EXERCISE DIRECTIONS => Output the text lines of every item below without changing a character, and leave the pictures out of your answer.

[Data items]
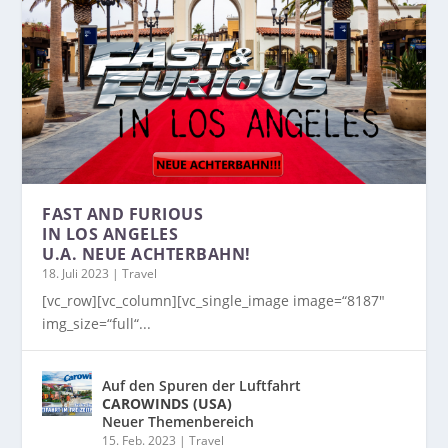
FAST AND FURIOUS
IN LOS ANGELES
U.A. NEUE ACHTERBAHN!
18. Juli 2023
|
Travel
[vc_row][vc_column][vc_single_image image=“8187″
img_size=“full“...
Auf den Spuren der Luftfahrt
CAROWINDS (USA)
Neuer Themenbereich
15. Feb. 2023
|
Travel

SOLUTION TO THE PROBLEM =>
FAST AND FURIOUS
IN LOS ANGELES
U.A. NEUE ACHTERBAHN!
18. Juli 2023
|
Travel
[vc_row][vc_column][vc_single_image image=“8187″
img_size=“full“...
Auf den Spuren der Luftfahrt
CAROWINDS (USA)
Neuer Themenbereich
15. Feb. 2023
|
Travel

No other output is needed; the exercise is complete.